Québecs umstrittenes Säkularismusgesetz

Islamophobie im frankophonen Herzen Kanadas

Im Juni verabschiedete die kanadische Provinz Québec ein Gesetz, das das Tragen religiöser Symbole oder Kleidungsstücke durch bestimmte öffentlich Bedienstete am Arbeitsplatz untersagt. Seitdem haben Angriffe auf Muslime in der Öffentlichkeit deutlich zugenommen. Einzelheiten von Richard Marcus

Im Mai 2019, noch bevor das umstrittene Gesetz 21 der Provinz Québec verabschiedet wurde, kam es zu einem deutlichen Anstieg verbaler Übergriffe und Feindseligkeiten gegen muslimische Frauen, die das traditionelle Kopftuch, den Hidschāb, tragen. Justice Femme, eine gemeinnützige Organisation mit Sitz in Montreal, die sich der Verteidigung und Förderung der Frauenrechte widmet und Frauen rechtliche und psychologische Unterstützung anbietet, teilte mit, seit März, als das Gesetz ins Parlament eingebracht wurde, 40 Beschwerden von muslimischen Frauen erhalten zu haben.

Nach dem von Justice Femme vorgelegten Bericht wurden Frauen angespuckt, ihnen wurde der Hidschāb gewaltsam heruntergerissen, sie wurden belästigt und am Arbeitsplatz eingeschüchtert. Darüber hinaus listet der Bericht mehr als ein Dutzend Fälle von Cybermobbing auf. Wie eine Sprecherin der Organisation erklärte, weigerten sich die Frauen, Anzeige zu erstatten, da sie davon überzeugt seien, die Provinzregierung legitimiere Diskriminierung.

François Legault, der Premierminister von Québec, hat mit seinen bisherigen Äußerungen die Befürchtungen der Betroffenen leider nicht zerstreuen können.

Am Jahrestag eines der schlimmsten Attentate in Kanada, dem sechs Menschen in einer Moschee in Québec City zum Opfer fielen, sagte Legault, es sei nicht notwendig, einen offiziellen Tag zum Gedenken an die Morde und zur Bekämpfung von Islamophobie einzuführen, da es keine Islamophobie in der Provinz Québec gäbe. Obwohl sein Büro umgehend erklärte, dass es wohl vereinzelt Fälle von Feindseligkeiten gegen muslimische Menschen geben könne, habe Legault sagen wollen, dass Islamophobie in Québec kein weit verbreitetes Problem darstelle.
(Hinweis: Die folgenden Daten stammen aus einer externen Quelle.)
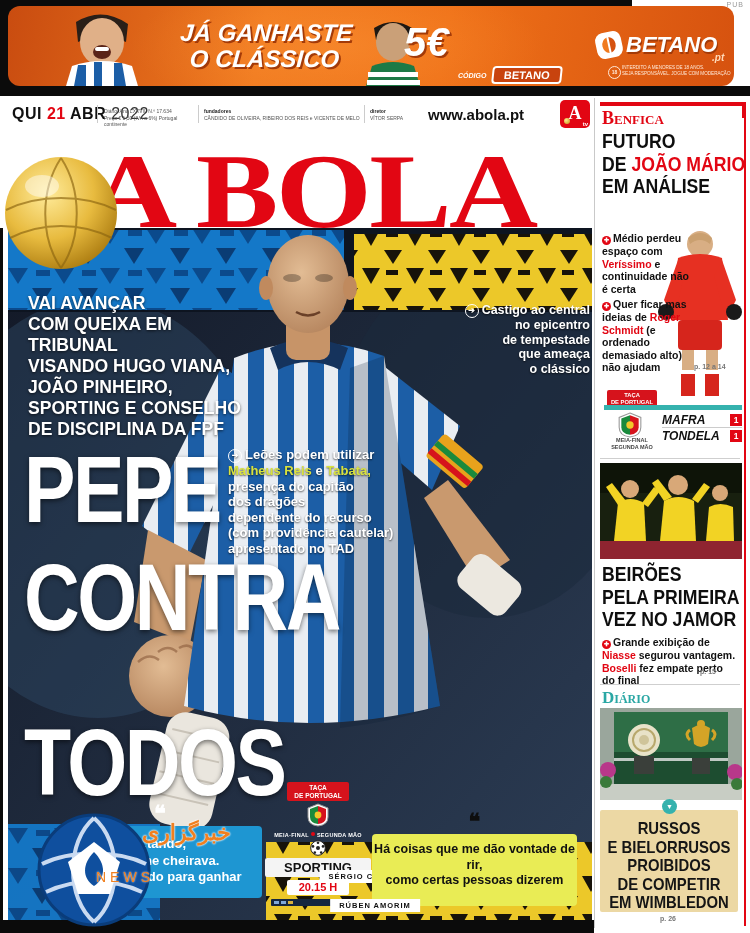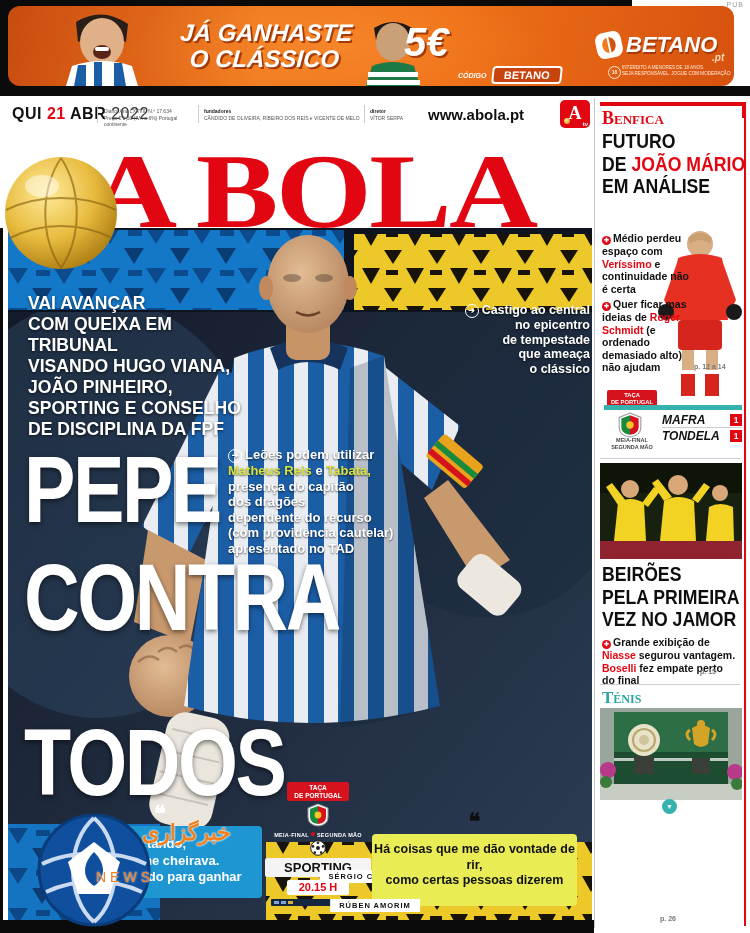--- a/index.html
+++ b/index.html
@@ -486,7 +486,7 @@
   <div class="abs pageref pr2">p. 15</div>
   <div class="abs rule r2"></div>
 
-  <div class="abs kicker kick-tenis">Ténis</div>
+  <div class="abs kicker kick-tenis">Diário</div>
   <svg class="abs" style="left:600px;top:708px" width="142" height="92" viewBox="0 0 142 92">
     <rect width="142" height="92" fill="#9aa69c"></rect>
     <rect y="76" width="142" height="16" fill="#c8cdc4"></rect>

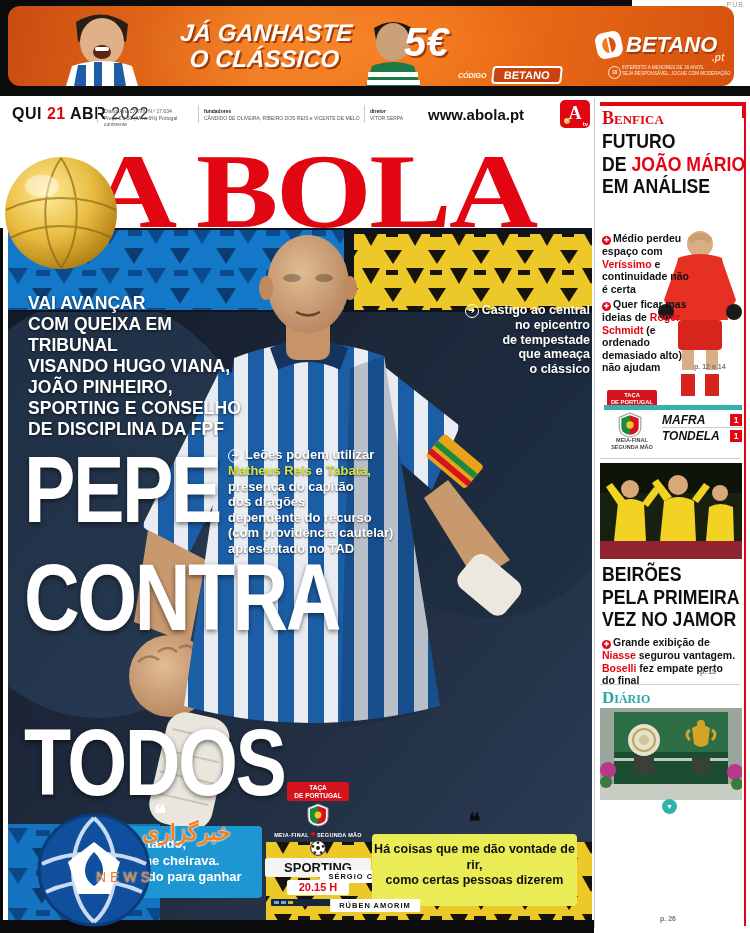--- a/index.html
+++ b/index.html
@@ -507,6 +507,13 @@
       <circle cx="137" cy="76" r="6" fill="#3a7a3a"></circle>
   </svg>
   <div class="abs dcircle">▼</div>
+  <div class="abs tanbox">
+    <div>RUSSOS</div>
+    <div>E BIELORRUSOS</div>
+    <div>PROIBIDOS</div>
+    <div>DE COMPETIR</div>
+    <div>EM WIMBLEDON</div>
+  </div>
   <div class="abs pageref pr3">p. 26</div>
 
   <svg class="abs" style="left:2px;top:152px" width="118" height="122" viewBox="0 0 118 122">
Deutliche Zunahme rassistischer Vorfälle

Ein Sarg mit einem der Opfer des bewaffneten Angriffs auf Betende in einer Moschee in Québec City während des Transports nach Montreal am 2. Februar 2017; Foto: picture alliance/AP Photo/G. Hughes
Zynisch und verharmlosend: Anlässlich des Jahrestags einer der schlimmsten Massenerschießungen in der Geschichte Kanadas, der Ermordung von sechs Menschen während eines Gebets in einer Moschee von Québec City, erklärte Francois Legault, der Premierminister der Provinz, es gäbe keine Notwendigkeit für einen Gedenktag - da Islamophobie in Québec nicht existiere.

Die Zunahme rassistischer Übergriffe steht jedoch im Widerspruch zur Einschätzung des Premierministers. Diese werfen ein Schlaglicht auf ein viel tiefergehendes und umfassenderes Problem. Die Bürgermeister von Montreal und Québec City, den beiden größten Städten der Provinz Québec, ließen verlauten, sie unterstützten das neue Gesetz nicht. Gewalttätigkeiten und Missbrauch seien damit in beiden Städten nicht unterbunden worden.

Ein Mann aus Québec City, der niedergestochen wurde, als er einen Lebensmittelladen verließ, ist überzeugt davon, dass der neu aufkeimende Rassismus auf das Konto des Premierministers von Québec geht. Karim Samaini, der aus Frankreich nach Kanada auswanderte, sagt, Legault habe mit der Verabschiedung des Gesetzes 21 rassistischen Ressentiments Auftrieb gegeben.

In einem Video, das er nach dem Messerangriff auf YouTube veröffentlichte, behauptet er, dass er drei- bis viermal wöchentlich rassistischen Übergriffen ausgesetzt sei. Zudem mache er sich Sorgen darüber, dass die aufgeheizte Atmosphäre eine Radikalisierung muslimischer Jugendlicher auslösen könne.